Please Note: Blog posts are not selected, edited or screened by Seeking Alpha editors.

US Debt deal and stock market implications

|Includes: UDN, Invesco DB USD Bull ETF (UUP)

US Congress finally voted on a debt deal as expected on the eleventh hour and debt ceiling increase was promptly signed into law by the President. That puts an end to the first chapter of this long debate that has just started and hopefully will bring out some intelligent choices for the nation going forward.
However, association of debt deal with debt downgrade fears was totally uncalled for. Though rating agencies jumped into the debate to gain some political clout, we don't believe that US debt downgrade is imminent. In fact, it will be a major failure for rating agencies if they downgrade US debt at this point. The reason is very simple: with all said and done, US still generates almost 5 times the tax revenue than the outstanding bond interest liabilities in any given month.
We don't understand how the bond holder interest and principal payments are affected if US government is able to reduce the pension, Medicare, Medicaid and other liabilities. The job of rating agencies is to make sure that bond holders are made whole and not to make sure how a country is run unless they can establish a reason why some policies will have a negative impact on the repayment commitment to bond holders.

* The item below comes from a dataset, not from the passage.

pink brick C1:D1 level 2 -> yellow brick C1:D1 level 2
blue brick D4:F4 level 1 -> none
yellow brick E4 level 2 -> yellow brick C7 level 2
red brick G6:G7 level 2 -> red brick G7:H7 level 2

As of now, reneging or skimping on the social entitlements like social security, Medicaid etc. does not seem to affect the revenue generation power of US. This is mainly by design as the beneficiaries of these social programs make very small or absolutely zero contribution to the economy as a whole. Now this may sound little insensitive as a person but that is the truth and reality for an investor.
So rating agencies should not have linked together these issues as a basis for credit rating of US treasury bonds unless they have a good model to show us how reduction of government liabilities for social entitlements will have a negative impact on government's revenues.

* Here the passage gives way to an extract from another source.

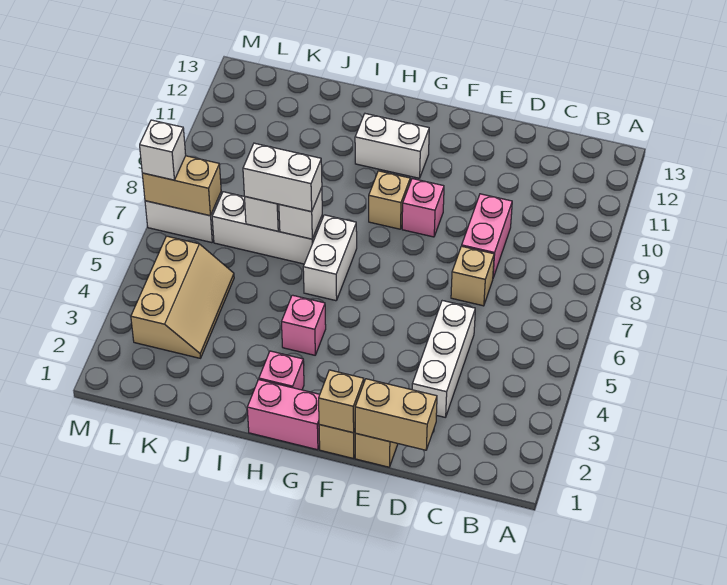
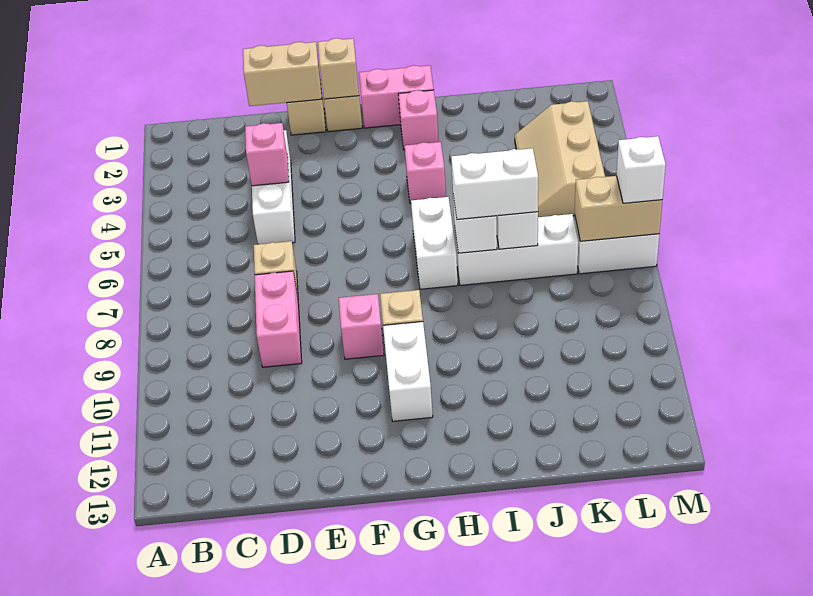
none -> pink brick D4 level 2
white brick G11:H11 level 1 -> white brick G10:G11 level 1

Let us consider an analogy from corporate bond market: if a corporation decides to lay off some employees or reduce its pension liabilities to balance its budget then it will be considered as a positive event for both bond holders and equity holders rather than a negative event. And ratings get a positive boost unless rating agencies are convinced that laying off those workers would significantly reduce the profitability and revenue generation capabilities of the company.
In fact, if congress successfully implements a plan to reduce the liabilities in the social entitlements then we would advise investors to go long US dollar. Now that debate will not be clear until at least November so a decisive direction is hard to predict until then. But if we see dollar weakness then it is time to start building some long positions in US Dollar (NYSEARCA:UUP).

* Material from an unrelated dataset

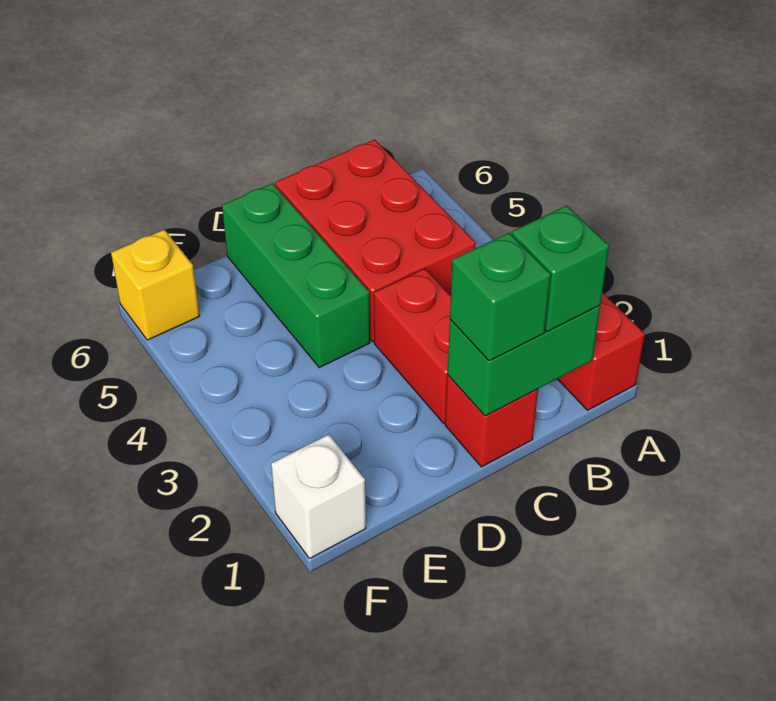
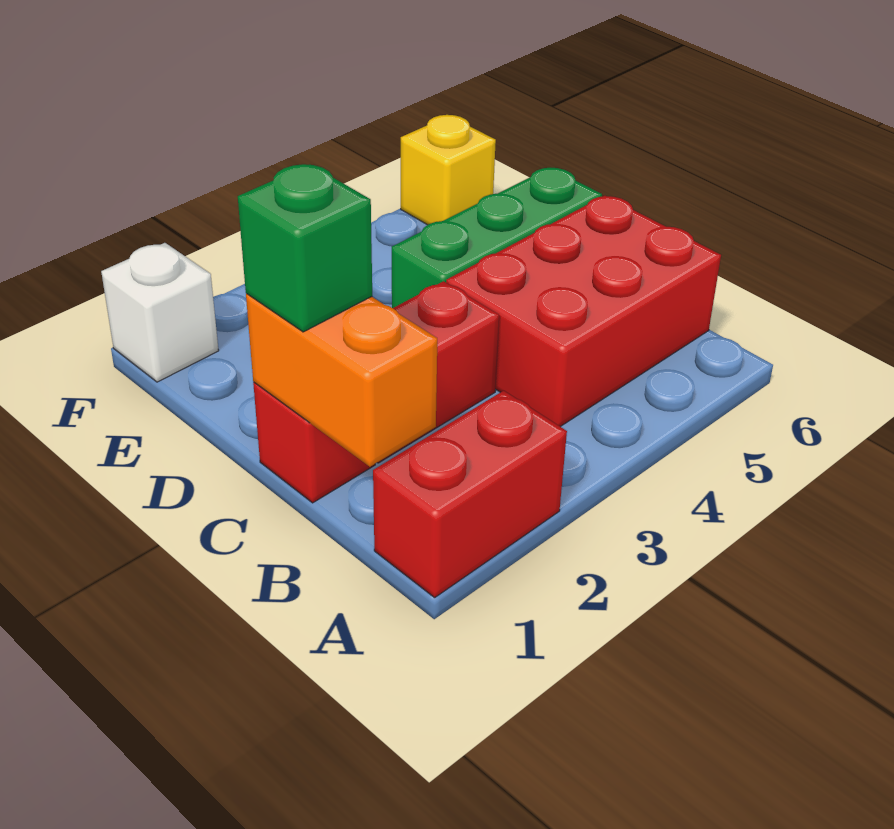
green brick B1:C1 level 2 -> orange brick B1:C1 level 2
green brick B1 level 3 -> none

Another big positive for UUP might come if Congress is able to identify some measures for increasing the revenue itself. We can see immense opportunities in that area when we thoughtfully analyze just the foreign trade structure of the country. We should evaluate imports and their sources to start with.
Though one negative overhang on US dollar might be Federal Reserve actions. And if we get any indication of another round of quantitative easing of some sort then this will be a catastrophe for US economy due to its big negative impact on small businesses. So before I advise my investors to start building position in US Dollar I would at least wait till end of August as it was this time last year that a panicked Fed chairman announced QE2 without any due diligence of its impact on small businesses. If that turns out to be the case again this year then an opposite trade is warranted of shorting the US Dollar by buying UDN ETF. That is why I would advise investors to wait till the end of August to take a decisive position in UUP or UDN.
Strengthening dollar will help small businesses and big businesses equally. Because most big US business do not compete globally on prices rather they compete on quality and innovation. So while weaker dollar inflates their profits in the short term but on the other hand it hampers their longer term investment capacity. Also higher dollar keeps significant fuel costs under control for both corporations and individual consumer.
Overall debt deal and closure of fed programs is a big positive for US stocks as well.

Disclosure: I have no positions in any stocks mentioned, and no plans to initiate any positions within the next 72 hours.